What you are asked to do:
From the line with "assign digi2=(digi_in[11:8]==4'b1101)?digi_in[7:0]:8'b1111_1111;" to the line with "(pcbplotparams", output every line below exactly, both ends included. Skip the pictures.
== Source data
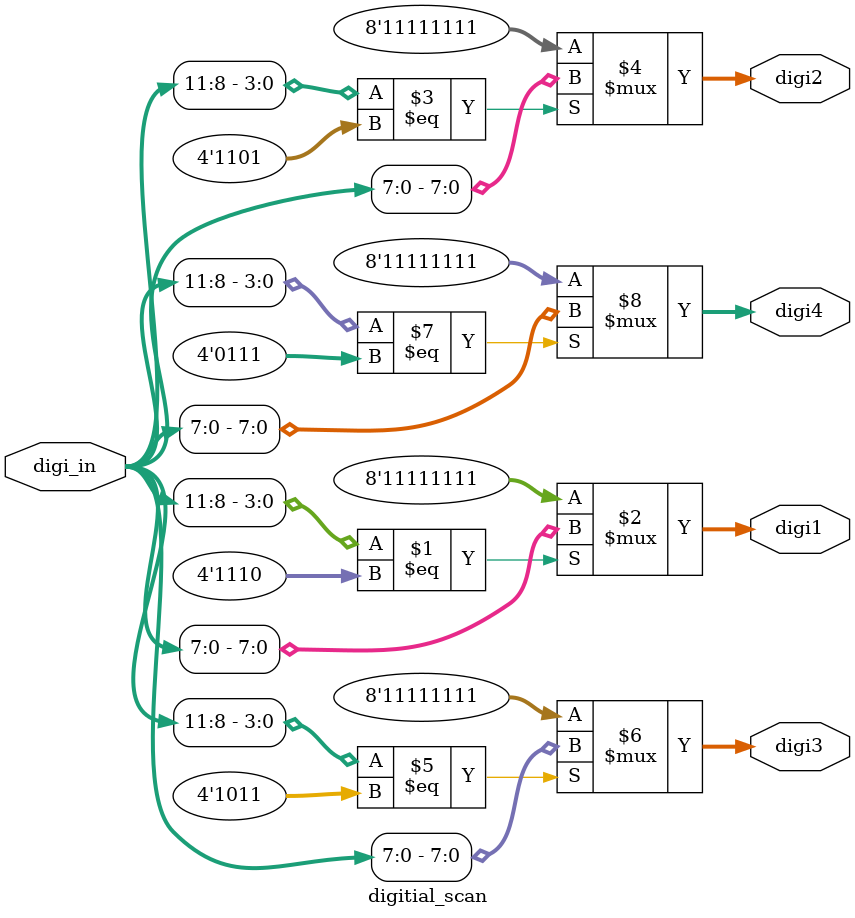
<source format=v>
`timescale 1ns / 1ps
module digitial_scan(digi1,digi2,digi3,digi4,digi_in);
//È·±£Ð¡Êýµã²»ÁÁ£¬Êä³ö¸ÄÎª8Î»
output [7:0]digi1,digi2,digi3,digi4;
input [11:0]digi_in;
assign digi1=(digi_in[11:8]==4'b1110)?digi_in[7:0]:8'b1111_1111;
assign digi2=(digi_in[11:8]==4'b1101)?digi_in[7:0]:8'b1111_1111;
assign digi3=(digi_in[11:8]==4'b1011)?digi_in[7:0]:8'b1111_1111;
assign digi4=(digi_in[11:8]==4'b0111)?digi_in[7:0]:8'b1111_1111;
endmodule

</source>
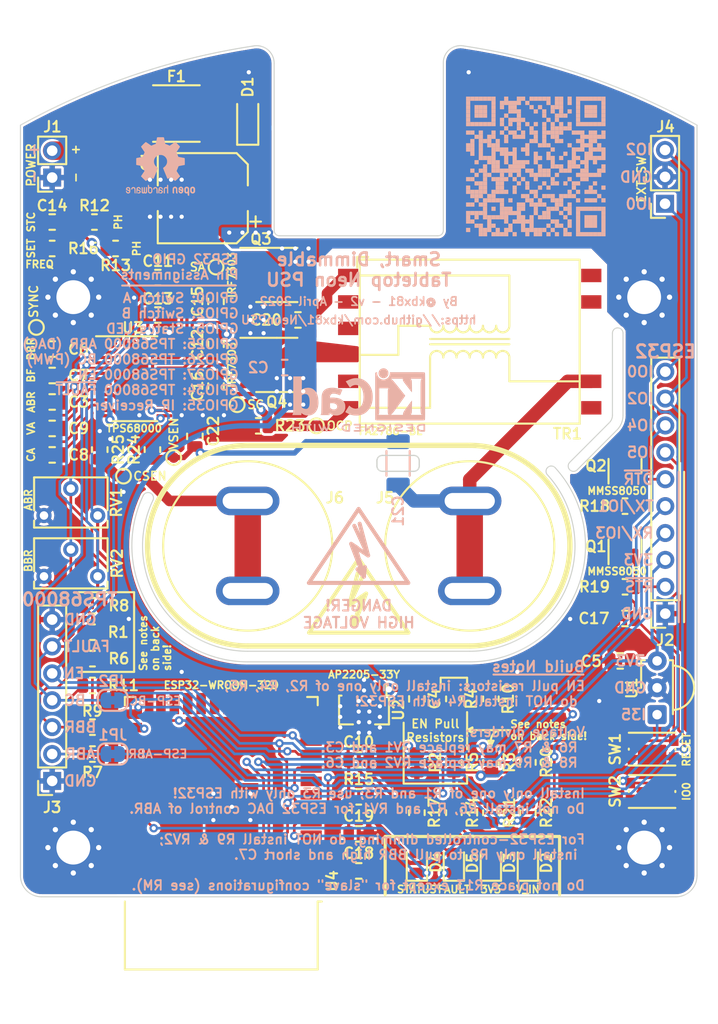
<source format=kicad_pcb>
(kicad_pcb (version 20211014) (generator pcbnew)

  (general
    (thickness 1.6)
  )

  (paper "A4")
  (layers
    (0 "F.Cu" signal)
    (31 "B.Cu" signal)
    (32 "B.Adhes" user "B.Adhesive")
    (33 "F.Adhes" user "F.Adhesive")
    (34 "B.Paste" user)
    (35 "F.Paste" user)
    (36 "B.SilkS" user "B.Silkscreen")
    (37 "F.SilkS" user "F.Silkscreen")
    (38 "B.Mask" user)
    (39 "F.Mask" user)
    (40 "Dwgs.User" user "User.Drawings")
    (41 "Cmts.User" user "User.Comments")
    (42 "Eco1.User" user "User.Eco1")
    (43 "Eco2.User" user "User.Eco2")
    (44 "Edge.Cuts" user)
    (45 "Margin" user)
    (46 "B.CrtYd" user "B.Courtyard")
    (47 "F.CrtYd" user "F.Courtyard")
    (48 "B.Fab" user)
    (49 "F.Fab" user)
    (50 "User.1" user)
    (51 "User.2" user)
    (52 "User.3" user)
    (53 "User.4" user)
    (54 "User.5" user)
    (55 "User.6" user)
    (56 "User.7" user)
    (57 "User.8" user)
    (58 "User.9" user)
  )

  (setup
    (stackup
      (layer "F.SilkS" (type "Top Silk Screen"))
      (layer "F.Paste" (type "Top Solder Paste"))
      (layer "F.Mask" (type "Top Solder Mask") (thickness 0.01))
      (layer "F.Cu" (type "copper") (thickness 0.035))
      (layer "dielectric 1" (type "core") (thickness 1.51) (material "FR4") (epsilon_r 4.5) (loss_tangent 0.02))
      (layer "B.Cu" (type "copper") (thickness 0.035))
      (layer "B.Mask" (type "Bottom Solder Mask") (thickness 0.01))
      (layer "B.Paste" (type "Bottom Solder Paste"))
      (layer "B.SilkS" (type "Bottom Silk Screen"))
      (copper_finish "None")
      (dielectric_constraints no)
    )
    (pad_to_mask_clearance 0)
    (grid_origin 150 134.95)
    (pcbplotparams
      (layerselection 0x00010fc_ffffffff)
      (disableapertmacros false)
      (usegerberextensions false)
      (usegerberattributes true)
      (usegerberadvancedattributes true)
      (creategerberjobfile true)
      (svguseinch false)
      (svgprecision 6)
      (excludeedgelayer true)
      (plotframeref false)
      (viasonmask false)
      (mode 1)
      (useauxorigin false)
      (hpglpennumber 1)
      (hpglpenspeed 20)
      (hpglpendiameter 15.000000)
      (dxfpolygonmode true)
      (dxfimperialunits true)
      (dxfusepcbnewfont true)
      (psnegative false)
      (psa4output false)
      (plotreference true)
      (plotvalue true)
      (plotinvisibletext false)
      (sketchpadsonfab false)
      (subtractmaskfromsilk false)
      (outputformat 1)
      (mirror false)
      (drillshape 0)
      (scaleselection 1)
      (outputdirectory "gerber/")
    )
  )

  (net 0 "")
  (net 1 "+12V")
  (net 2 "GND")
  (net 3 "/ABR")
  (net 4 "/BBR")
  (net 5 "/BF")
  (net 6 "/CAO")
  (net 7 "/CA-")
  (net 8 "/VA-")
  (net 9 "/VAO")
  (net 10 "+3V3")
  (net 11 "/V5")
  (net 12 "/VREF")
  (net 13 "/STC")
  (net 14 "/ESP_EN")
  (net 15 "/SA")
  (net 16 "/V5A")
  (net 17 "/V5C")
  (net 18 "/SC")
  (net 19 "/HV")
  (net 20 "/VSEN")
  (net 21 "Net-(D1-Pad2)")
  (net 22 "Net-(D2-Pad2)")
  (net 23 "Net-(D3-Pad2)")
  (net 24 "/GPIO5")
  (net 25 "Net-(D4-Pad2)")
  (net 26 "Net-(F1-Pad2)")
  (net 27 "/~{RTS}")
  (net 28 "/GPIO3")
  (net 29 "/GPIO1")
  (net 30 "/~{DTR}")
  (net 31 "/GPIO4")
  (net 32 "/GPIO2")
  (net 33 "/GPIO0")
  (net 34 "/BC")
  (net 35 "/TPS_EN")
  (net 36 "/FAULT")
  (net 37 "/CSEN")
  (net 38 "/PH")
  (net 39 "/GA")
  (net 40 "/GB")
  (net 41 "/GD")
  (net 42 "/GC")
  (net 43 "Net-(D5-Pad2)")
  (net 44 "Net-(Q1-Pad1)")
  (net 45 "/SET")
  (net 46 "/OCP")
  (net 47 "/SYNC")
  (net 48 "/GPI36")
  (net 49 "/GPI39")
  (net 50 "/GPI35")
  (net 51 "/GPIO32")
  (net 52 "/GPIO33")
  (net 53 "/ESP_ABR")
  (net 54 "/GPIO16")
  (net 55 "/GPIO17")
  (net 56 "/GPIO14")
  (net 57 "/GPIO12")
  (net 58 "/GPIO13")
  (net 59 "/GPIO15")
  (net 60 "/GPIO18")
  (net 61 "/GPIO19")
  (net 62 "/GPIO21")
  (net 63 "/GPIO22")
  (net 64 "/GPIO23")
  (net 65 "/XFMR")
  (net 66 "Net-(Q2-Pad1)")
  (net 67 "/ESP_BC")
  (net 68 "unconnected-(U4-Pad17)")
  (net 69 "unconnected-(U4-Pad18)")
  (net 70 "unconnected-(U4-Pad19)")
  (net 71 "unconnected-(U4-Pad20)")
  (net 72 "unconnected-(U4-Pad21)")
  (net 73 "unconnected-(U4-Pad22)")
  (net 74 "unconnected-(U4-Pad32)")

  (footprint "Resistor_SMD:R_0805_2012Metric" (layer "F.Cu") (at 140.5 90.45))

  (footprint "Resistor_SMD:R_0805_2012Metric" (layer "F.Cu") (at 159 116.25 -90))

  (footprint "MountingHole:MountingHole_3.2mm_M3_Pad_Via" (layer "F.Cu") (at 177 78.3))

  (footprint "Package_SO:TSSOP-30_4.4x7.8mm_P0.5mm" (layer "F.Cu") (at 128.75 86))

  (footprint "Resistor_SMD:R_0805_2012Metric" (layer "F.Cu") (at 124.81 107.45))

  (footprint "Button_Switch_SMD:SW_Push_1P1T_NO_CK_KMR2" (layer "F.Cu") (at 177.75 125))

  (footprint "MountingHole:MountingHole_3.2mm_M3_Pad_Via" (layer "F.Cu") (at 177 130.3))

  (footprint "Resistor_SMD:R_0805_2012Metric" (layer "F.Cu") (at 124.81 121.46 180))

  (footprint "Resistor_SMD:R_0805_2012Metric" (layer "F.Cu") (at 159 127 -90))

  (footprint "Package_TO_SOT_SMD:SOT-23" (layer "F.Cu") (at 175.19 94.23 90))

  (footprint "Package_TO_SOT_SMD:SOT-89-3" (layer "F.Cu") (at 150.5 117 -90))

  (footprint "Capacitor_SMD:C_0805_2012Metric" (layer "F.Cu") (at 155.5 116.25 -90))

  (footprint "Resistor_SMD:R_0805_2012Metric" (layer "F.Cu") (at 155.5 122.25 -90))

  (footprint "Resistor_SMD:R_0805_2012Metric" (layer "F.Cu") (at 124.81 109.95 180))

  (footprint "Capacitor_SMD:C_0805_2012Metric" (layer "F.Cu") (at 121 88.2 180))

  (footprint "SmartNeonPSU:SpringContact_9.9mm_5mm" (layer "F.Cu") (at 160.5 101.8))

  (footprint "TestPoint:TestPoint_Pad_D1.0mm" (layer "F.Cu") (at 138.5 88.45))

  (footprint "Package_SO:SOIC-8_3.9x4.9mm_P1.27mm" (layer "F.Cu") (at 142.25 84.7))

  (footprint "OptoDevice:Vishay_MINICAST-3Pin" (layer "F.Cu") (at 178.225 117.74 90))

  (footprint "Capacitor_SMD:C_0805_2012Metric" (layer "F.Cu") (at 121 93.2))

  (footprint "Resistor_SMD:R_0805_2012Metric" (layer "F.Cu") (at 175.19 105.66))

  (footprint "Resistor_SMD:R_0805_2012Metric" (layer "F.Cu") (at 124.81 112.45))

  (footprint "Resistor_SMD:R_0805_2012Metric" (layer "F.Cu") (at 130.486222 92.7 -90))

  (footprint "LED_SMD:LED_0805_2012Metric" (layer "F.Cu") (at 162.5 131.745225 90))

  (footprint "TestPoint:TestPoint_Pad_D1.0mm" (layer "F.Cu") (at 136.5 75.45))

  (footprint "Capacitor_SMD:C_0805_2012Metric" (layer "F.Cu") (at 131 76.45 180))

  (footprint "Resistor_SMD:R_0805_2012Metric" (layer "F.Cu") (at 162.5 122.25 90))

  (footprint "Resistor_SMD:R_0805_2012Metric" (layer "F.Cu") (at 155.5 127 -90))

  (footprint "Capacitor_SMD:C_0805_2012Metric" (layer "F.Cu") (at 121 85.7))

  (footprint "Capacitor_SMD:C_0805_2012Metric" (layer "F.Cu") (at 121 71.2))

  (footprint "Resistor_SMD:R_0805_2012Metric" (layer "F.Cu") (at 125.5 92.7 -90))

  (footprint "Resistor_SMD:R_0805_2012Metric" (layer "F.Cu") (at 166 122.25 90))

  (footprint "Potentiometer_THT:Potentiometer_Bourns_3266W_Vertical" (layer "F.Cu") (at 120.225 104.675 180))

  (footprint "Resistor_SMD:R_0805_2012Metric" (layer "F.Cu") (at 121 73.7 180))

  (footprint "Capacitor_SMD:C_0805_2012Metric" (layer "F.Cu") (at 136.5 82.75 -90))

  (footprint "Capacitor_SMD:C_0805_2012Metric" (layer "F.Cu") (at 150 122))

  (footprint "SmartNeonPSU:Symbol_HighVoltage_Type2_SilkScreenTop_VerySmall" (layer "F.Cu") (at 150 107.1985))

  (footprint "LED_SMD:LED_0805_2012Metric" (layer "F.Cu") (at 166 131.75 90))

  (footprint "Resistor_SMD:R_0805_2012Metric" (layer "F.Cu") (at 127 73.7 180))

  (footprint "Capacitor_SMD:C_0805_2012Metric" (layer "F.Cu") (at 144.25 80.45 180))

  (footprint "TestPoint:TestPoint_Pad_D1.0mm" (layer "F.Cu") (at 127.75 95.2))

  (footprint "SmartNeonPSU:SpringContact_9.9mm_5mm" (layer "F.Cu") (at 139.5 101.8))

  (footprint "MountingHole:MountingHole_3.2mm_M3_Pad_Via" (layer "F.Cu") (at 123 130.3))

  (footprint "Connector_PinSocket_2.54mm:PinSocket_1x07_P2.54mm_Vertical" (layer "F.Cu") (at 121 124 180))

  (footprint "Resistor_SMD:R_0805_2012Metric" (layer "F.Cu") (at 162.5 116.25 -90))

  (footprint "Resistor_SMD:R_0805_2012Metric" (layer "F.Cu") (at 125 71.2 180))

  (footprint "Capacitor_SMD:C_0805_2012Metric" (layer "F.Cu") (at 150 132.5))

  (footprint "Resistor_SMD:R_0805_2012Metric" (layer "F.Cu") (at 175.19 98.04))

  (footprint "Resistor_SMD:R_0805_2012Metric" (layer "F.Cu") (at 150 125.5))

  (footprint "LED_SMD:LED_0805_2012Metric" (layer "F.Cu") (at 155.5 131.743914 90))

  (footprint "Capacitor_SMD:C_0805_2012Metric" (layer "F.Cu") (at 121 90.7))

  (footprint "Connector_PinSocket_2.54mm:PinSocket_1x02_P2.54mm_Vertical" (layer "F.Cu") (at 121 67 180))

  (footprint "SmartNeonPSU:FA2786-BL" (layer "F.Cu") (at 160.5 82.5 180))

  (footprint "Capacitor_SMD:C_0805_2012Metric" (layer "F.Cu") (at 131 79.988216))

  (footprint "Capacitor_SMD:C_0805_2012Metric" (layer "F.Cu") (at 121 83.2 180))

  (footprint "LED_SMD:LED_0805_2012Metric" (layer "F.Cu") (at 159 131.747846 90))

  (footprint "Capacitor_SMD:C_0805_2012Metric" (layer "F.Cu") (at 174.735 112.66))

  (footprint "Fuse:Fuse_2920_7451Metric" (layer "F.Cu") (at 132.75 60.95 180))

  (footprint "TestPoint:TestPoint_Pad_D1.0mm" (layer "F.Cu") (at 132.5 93.45 180))

  (footprint "Capacitor_SMD:C_0805_2012Metric" (layer "F.Cu")
    (tedit 5F68FEEE) (tstamp bdbfe0db-0ca2-4c82-a9d3-7124b6a3b3ad)
    (at 134.5 91.45 90)
    (descr "Capacitor SMD 0805 (2012 Metric), square (rectangular) end terminal, IPC_7351 nominal, (Body size source: IPC-SM-782 page 76, https://www.pcb-3d.com/wordpress/wp-content/uploads/ipc-sm-782a_amendment_1_and_2.pdf, https://docs.google.com/spreadsheets/d/1BsfQQcO9C6DZCsRaXUlFlo91Tg2WpOkGARC1WS5S8t0/edit?usp=sharing), generated with kicad-footprint-generator")
    (tags "capacitor")
    (property "MPN1" "CC0805KRX7R9BB183")
    (property "Sheetfile" "SmartNeonPSU.kicad_sch")
    (property "Sheetname" "")
    (path "/51b8c561-e459-4fac-a380-3761f1257871")
    (zone_connect 2)
    (attr smd)
    (fp_text reference "C22" (at 0.5 1.75 90) (layer "F.SilkS")
      (effects (font (size 1 1) (thickness 0.2)))
      (tstamp 06ce2cfd-ff9f-4894-ac61-82802f13ad1d)
    )
    (fp_text value "18000 pF" (at 0 1.68 90) (layer "F.Fab")
      (effects (font (size 1 1) (thickness 0.15)))
      (tstamp b9d5ad07-a16e-485a-a984-13aa6a63646e)
    )
    (fp_text user "${REFERENCE}" (at 0 0 90) (layer "F.Fab")
      (effects (font (size 0.5 0.5) (thickness 0.08)))
      (tstamp b846a9a4-e5a1-4b38-9f55-ba82ce5dba3f)
    )
    (fp_line (start -0.261252 0.735) (end 0.261252 0.735) (layer "F.SilkS") (width 0.2) (tstamp 37dd56a0-ddc0-43e7-89dc-b8e09180bb69))
    (fp_line (start -0.261252 -0.735) (end 0.261252 -0.735) (layer "F.SilkS") (width 0.2) (tstamp cca63a89-ab46-40aa-af14-7c30c83eeccc))
    (fp_line (start 1.7 -0.98) (end 1.7 0.98) (layer "F.CrtYd") (width 0.05) (tstamp 0a6bbe0d-d5ff-4696-96b4-06377b30156b))
    (fp_line (start 1.7 0.98) (end -1.7 0.98) (layer "F.CrtYd") (width 0.05) (tstamp 2d413a21-dffa-417f-bd4d-7691623ce4bb))
    (fp_line (start -1.7 0.98) (end -1.7 -0.98) (layer "F.CrtYd") (width 0.05) (tstamp 67f8cb92-b863-4168-a74e-26c50921fba7))
    (fp_line (start -1.7 -0.98) (end 1.7 -0.98) (layer "F.CrtYd") (width 0.05) (tstamp ed22246b-c513-4799-a9be-f3f786ea4596))
    (fp_line (start 1 0.625) (end -1 0.625) (layer "F.Fab") (width 0.1) (tstamp 3cd93d21-0dc1-4797-9222-0716360bb1ac))
    (fp_line (start -1 0.625) (end -1 -0.625) (layer "F.Fab") (width 0.1) (tstamp 7f6a67b7-f0a0-4cf4-b353-7955b398367b))
    (fp_line (start -1 -0.625) (end 1 -0.625) (layer "F.Fab") (width 0.1) (tstamp 7fdb95e2-1df6-47df-af8e-20dc7c3ed868))
    (fp_line (start 1 -0.625) (end 1 0.625) (layer "F.Fab") (width 0.1) (tstamp ee878b46-3caf-4b0d-b76e-b5dd7b14f540))
    (pad "1" smd roundrect locked (at -0.95 0 90) (size 1 1.45) (layers "F.Cu" "F.Paste" "F.Mask") (roundrect_rratio 0.25)
      (net 20 "/VSEN") (pintype "passive") (zone_connect 2) (tstamp 3c50dcea-78b5-4236-a846-33acd4a08a45))
    (pad "2" smd r
... [1059146 chars truncated]
</source>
====
Written solution:
assign digi2=(digi_in[11:8]==4'b1101)?digi_in[7:0]:8'b1111_1111;
assign digi3=(digi_in[11:8]==4'b1011)?digi_in[7:0]:8'b1111_1111;
assign digi4=(digi_in[11:8]==4'b0111)?digi_in[7:0]:8'b1111_1111;
endmodule

</source>
<source format=kicad_pcb>
(kicad_pcb (version 20211014) (generator pcbnew)

  (general
    (thickness 1.6)
  )

  (paper "A4")
  (layers
    (0 "F.Cu" signal)
    (31 "B.Cu" signal)
    (32 "B.Adhes" user "B.Adhesive")
    (33 "F.Adhes" user "F.Adhesive")
    (34 "B.Paste" user)
    (35 "F.Paste" user)
    (36 "B.SilkS" user "B.Silkscreen")
    (37 "F.SilkS" user "F.Silkscreen")
    (38 "B.Mask" user)
    (39 "F.Mask" user)
    (40 "Dwgs.User" user "User.Drawings")
    (41 "Cmts.User" user "User.Comments")
    (42 "Eco1.User" user "User.Eco1")
    (43 "Eco2.User" user "User.Eco2")
    (44 "Edge.Cuts" user)
    (45 "Margin" user)
    (46 "B.CrtYd" user "B.Courtyard")
    (47 "F.CrtYd" user "F.Courtyard")
    (48 "B.Fab" user)
    (49 "F.Fab" user)
    (50 "User.1" user)
    (51 "User.2" user)
    (52 "User.3" user)
    (53 "User.4" user)
    (54 "User.5" user)
    (55 "User.6" user)
    (56 "User.7" user)
    (57 "User.8" user)
    (58 "User.9" user)
  )

  (setup
    (stackup
      (layer "F.SilkS" (type "Top Silk Screen"))
      (layer "F.Paste" (type "Top Solder Paste"))
      (layer "F.Mask" (type "Top Solder Mask") (thickness 0.01))
      (layer "F.Cu" (type "copper") (thickness 0.035))
      (layer "dielectric 1" (type "core") (thickness 1.51) (material "FR4") (epsilon_r 4.5) (loss_tangent 0.02))
      (layer "B.Cu" (type "copper") (thickness 0.035))
      (layer "B.Mask" (type "Bottom Solder Mask") (thickness 0.01))
      (layer "B.Paste" (type "Bottom Solder Paste"))
      (layer "B.SilkS" (type "Bottom Silk Screen"))
      (copper_finish "None")
      (dielectric_constraints no)
    )
    (pad_to_mask_clearance 0)
    (grid_origin 150 134.95)
    (pcbplotparams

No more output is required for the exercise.